In a whirlwind 24 hours on Wednesday, the London Stock Exchange (LSE) agreed to buy its Toronto counterpart TMX, and soon after, NYSE Euronext and Deutsche Boerse confirmed they were in talks to merge.
"Consolidation is a trend seen all over the world except the Middle East," said a chief executive from a regional exchange who did not want to be identified. "It is missing from the region."
The executive said one of the main reasons for international mergers was that those bourses were publicly traded companies and thus under pressure to deliver profits to shareholders.
"Look at LSE, Euronext and Nasdaq. These are run by companies, and the driving force to make a profit is creating value for the shareholder," the executive said. "If I go to work and know I will be paid regardless of performance, I don't work any harder."
A merger of the UAE's largest stock exchanges, the Dubai Financial Market (DFM) and the Abu Dhabi Securities Exchange (ADX), has been floated as a solution to the lack of liquidity and volumes needed for a healthy market. The regulator of the exchanges, the Emirates Securities and Commodities Authority, said it was "supportive" of a merger but did not have a role in the decision-making.
The DFM, under its listing as DFM Company, is the only publicly traded exchange in the Arab world.
Steve Drake, the head of capital markets at PricewaterhouseCoopers, said state ownership was one reason regional markets were "not in a position" to consolidate.
"Until there is a harmonisation of legal frameworks and a desire to cede state control, there won't be a platform to achieve this," he said.
But Rashed al Baloushi, the deputy chief executive of the ADX, said state control benefits an exchange.
"Outside exchanges are going through consolidation in order to survive, to avoid being acquired by larger entities.

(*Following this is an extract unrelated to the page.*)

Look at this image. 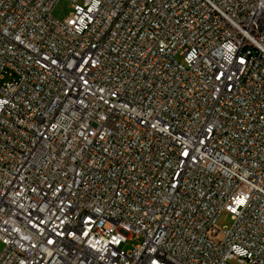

In the Gulf, due to the ownership structure, we don't need to worry about being acquired or taken over," Mr al Baloushi said.
He said the circumstances of mergers in the Gulf were "very different" from those for international counterparts because of the highly competitive nature of global markets and the necessity to be more efficient and profitable.
The Abu Dhabi Government owns the ADX, while the DFM is 80 per cent controlled by Borse Dubai, which is also the holding company of Nasdaq Dubai.
Mr al Baloushi said Abu Dhabi promoted the concept of a Gulf-wide exchange several years ago but the financial crisis scuttled those plans.
If a merger between Deutsche Boerse and NYSE Euronext went ahead, the resulting entity would account for a third of the European equities market, making it a giant in Europe.
It would also have the potential to overshadow this week's other surprise intended union - the merger of the LSE and Toronto's TMX, a US$3.1 billion (Dh11.38bn) deal that could create the world's fourth-biggest exchange.